Monday, April 23, 2007

Just enough "success" to keep dyin'

People seem to think that Bush's handpicked general (having fired his prior "Commanders on the Ground" he swore he always deferred to) and his handpicked ambassador are going to actually tell them if the game is up in Baghdad in August or September.

We've been counting on somebody telling the unvarnished truth under the Bush Administration for six years now, more than four when it comes to the greatest mistake of them all (really saying something).

Why people think this will actually happen after all these years is beyond me.

Here is Patraeus this weekend:

Gen. David H. Petraeus, the top U.S. commander in Iraq, said the ongoing increase of nearly 30,000 U.S. troops in the country has achieved "modest progress" but has also met with setbacks such as a rise in devastating suicide bombings and other problems that leave uncertain whether his counterinsurgency strategy will ultimately succeed.
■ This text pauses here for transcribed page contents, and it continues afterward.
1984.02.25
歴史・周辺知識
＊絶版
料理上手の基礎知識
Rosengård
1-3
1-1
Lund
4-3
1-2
And I predict in four months Patreaus will say EXACTLY THE SAME THING!

And then there is the Ambassador, Ryan Crocker:

"I think the Baghdad security plan ... can buy time, but what it does is buy time for what it ultimately has to be -- a set of political understandings among Iraqis. So I think these months ahead are going to be critical," Crocker said.


Just before Labor Day 2007, Crocker will be saying "these months ahead are going to be critical."
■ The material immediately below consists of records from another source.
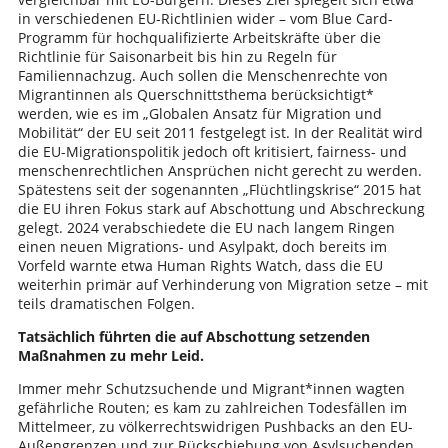
in verschiedenen EU-Richtlinien wider – vom Blue Card-
Programm für hochqualifizierte Arbeitskräfte über die
Richtlinie für Saisonarbeit bis hin zu Regeln für
Familiennachzug. Auch sollen die Menschenrechte von
Migrantinnen als Querschnittsthema berücksichtigt*
werden, wie es im „Globalen Ansatz für Migration und
Mobilität“ der EU seit 2011 festgelegt ist. In der Realität wird
die EU-Migrationspolitik jedoch oft kritisiert, fairness- und
menschenrechtlichen Ansprüchen nicht gerecht zu werden.
Spätestens seit der sogenannten „Flüchtlingskrise“ 2015 hat
die EU ihren Fokus stark auf Abschottung und Abschreckung
gelegt. 2024 verabschiedete die EU nach langem Ringen
einen neuen Migrations- und Asylpakt, doch bereits im
Vorfeld warnte etwa Human Rights Watch, dass die EU
weiterhin primär auf Verhinderung von Migration setze – mit
teils dramatischen Folgen.
Tatsächlich führten die auf Abschottung setzenden
Maßnahmen zu mehr Leid.
Immer mehr Schutzsuchende und Migrant*innen wagten
gefährliche Routen; es kam zu zahlreichen Todesfällen im
Mittelmeer, zu völkerrechtswidrigen Pushbacks an den EU-
Außengrenzen und zur Rückschiebung von Asylsuchenden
But both will say enough "progress" has been shown to keep going with the plan.

And then at the end of 2007, they'll say the same thing...

...and then in the Spring of 2008...

and then again in the Fall of 2008.

And then in March 2009, when a new President, probably a Democratic President begins a withdrawal, they will be blamed for "LOSING" the war just as "real progress was really being shown."

Or so will write, Joseph Lieberman, in a Wall Street Journal editorial.